┌─ Excerpted text
Deductive reasoning concerns what follows necessarily from given premises (i.e. from a general premise to a particular one). An inference is deductively valid if (and only if) there is no possible situation in which all the premises are true and the conclusion false. However, it should be remembered that a false premise can possibly lead to a false conclusion.

Deductive reasoning was developed by Aristotle, Thales, Pythagoras and other Greek philosophers of the Classical Period. At the core of deductive reasoning is the syllogism (also known as term logic),usually attributed to Aristotle), where one proposition (the conclusion) is inferred from two others (the premises), each of which has one term in common with the conclusion. For example:
Major premise: All humans are mortal.
Minor premise: Socrates is human.
Conclusion: Socrates is mortal.
An example of deduction is:
All apples are fruit.
All fruits grow on trees.
Therefore all apples grow on trees.

One might deny the initial premises, and therefore deny the conclusion. But anyone who accepts the premises must accept the conclusion. Today, some academics claim that Aristotle’s system has little more than historical value, being made obsolete by the advent of Predicate Logic and Propositional Logic.

Inductive Logic

Inductive reasoning is the process of deriving a reliable generalization from observations (i.e. from the particular to the general), so that the premises of an argument are believed to support the conclusion, but do not necessarily ensure it. Inductive logic is not concerned with validity or conclusiveness, but with the soundness of those inferences for which the evidence is not conclusive.
└─
| Problem to work on |
Condense the paragraph of the excerpt on reasoning that begins "One might deny the initial premises" into a short bulleted list that keeps its main facts. The entries placed after this point are not needed for the work here.
┌─ Supplied information
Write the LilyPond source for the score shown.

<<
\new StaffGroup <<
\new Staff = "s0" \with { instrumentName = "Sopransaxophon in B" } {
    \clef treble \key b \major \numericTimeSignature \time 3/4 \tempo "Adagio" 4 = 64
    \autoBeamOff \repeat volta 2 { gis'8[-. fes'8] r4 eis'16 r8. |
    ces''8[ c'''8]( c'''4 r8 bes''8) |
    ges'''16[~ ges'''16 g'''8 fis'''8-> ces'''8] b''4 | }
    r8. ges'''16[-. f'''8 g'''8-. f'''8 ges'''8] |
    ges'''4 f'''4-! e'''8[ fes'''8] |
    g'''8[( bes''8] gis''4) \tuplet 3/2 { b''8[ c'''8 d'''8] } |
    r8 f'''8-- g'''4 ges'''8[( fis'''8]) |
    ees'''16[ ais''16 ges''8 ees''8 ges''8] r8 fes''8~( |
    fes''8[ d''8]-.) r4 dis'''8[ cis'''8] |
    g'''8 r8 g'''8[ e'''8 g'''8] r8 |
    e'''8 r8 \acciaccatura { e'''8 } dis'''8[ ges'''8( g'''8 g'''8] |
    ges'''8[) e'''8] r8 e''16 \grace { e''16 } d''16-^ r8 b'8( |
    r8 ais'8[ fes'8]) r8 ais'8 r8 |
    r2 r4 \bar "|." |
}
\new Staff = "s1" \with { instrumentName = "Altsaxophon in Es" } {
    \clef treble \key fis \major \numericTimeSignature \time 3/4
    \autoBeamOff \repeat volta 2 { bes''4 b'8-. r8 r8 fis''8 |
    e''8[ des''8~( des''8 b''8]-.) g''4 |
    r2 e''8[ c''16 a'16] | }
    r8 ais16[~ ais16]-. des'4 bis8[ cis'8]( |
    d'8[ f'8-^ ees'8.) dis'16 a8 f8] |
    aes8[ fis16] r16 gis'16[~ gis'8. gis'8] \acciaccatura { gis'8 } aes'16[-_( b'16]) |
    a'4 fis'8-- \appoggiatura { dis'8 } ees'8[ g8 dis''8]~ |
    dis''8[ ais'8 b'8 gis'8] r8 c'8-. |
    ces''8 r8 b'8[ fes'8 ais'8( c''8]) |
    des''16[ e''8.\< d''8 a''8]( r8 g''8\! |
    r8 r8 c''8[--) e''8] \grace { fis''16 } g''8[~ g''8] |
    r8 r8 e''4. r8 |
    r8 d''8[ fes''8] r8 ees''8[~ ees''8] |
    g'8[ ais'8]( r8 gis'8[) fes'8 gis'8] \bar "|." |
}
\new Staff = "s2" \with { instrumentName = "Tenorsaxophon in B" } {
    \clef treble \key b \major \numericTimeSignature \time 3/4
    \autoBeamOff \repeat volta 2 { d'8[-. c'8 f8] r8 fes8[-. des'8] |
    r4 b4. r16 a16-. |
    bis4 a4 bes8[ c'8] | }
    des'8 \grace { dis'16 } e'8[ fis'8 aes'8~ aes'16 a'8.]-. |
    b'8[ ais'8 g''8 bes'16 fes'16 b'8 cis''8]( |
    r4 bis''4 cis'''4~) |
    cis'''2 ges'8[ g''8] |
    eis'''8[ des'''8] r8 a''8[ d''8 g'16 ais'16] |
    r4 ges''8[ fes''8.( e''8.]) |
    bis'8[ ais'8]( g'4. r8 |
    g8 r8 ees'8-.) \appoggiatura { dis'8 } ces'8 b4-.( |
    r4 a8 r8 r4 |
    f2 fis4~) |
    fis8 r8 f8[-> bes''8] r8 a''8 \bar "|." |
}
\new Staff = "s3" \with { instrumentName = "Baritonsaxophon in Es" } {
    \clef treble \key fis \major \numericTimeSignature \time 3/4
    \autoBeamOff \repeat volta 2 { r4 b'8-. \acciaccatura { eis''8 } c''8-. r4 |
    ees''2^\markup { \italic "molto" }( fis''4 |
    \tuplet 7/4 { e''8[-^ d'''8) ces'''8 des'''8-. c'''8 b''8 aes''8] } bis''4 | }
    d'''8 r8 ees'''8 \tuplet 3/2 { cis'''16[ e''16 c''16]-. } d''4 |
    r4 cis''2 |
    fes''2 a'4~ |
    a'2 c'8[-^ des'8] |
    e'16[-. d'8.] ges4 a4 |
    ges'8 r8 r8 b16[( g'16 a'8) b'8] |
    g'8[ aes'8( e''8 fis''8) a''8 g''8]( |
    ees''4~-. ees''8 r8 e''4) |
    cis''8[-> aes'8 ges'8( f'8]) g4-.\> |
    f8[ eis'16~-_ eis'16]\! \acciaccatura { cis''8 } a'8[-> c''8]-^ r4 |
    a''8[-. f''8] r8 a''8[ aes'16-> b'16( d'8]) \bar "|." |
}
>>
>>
└─
| Answer to the problem |
- A person may deny the initial premises and therefore deny the conclusion.
- Anyone who accepts the premises must accept the conclusion.
- Some academics today claim that Aristotle's system has little more than historical value, having been made obsolete by Predicate Logic and Propositional Logic.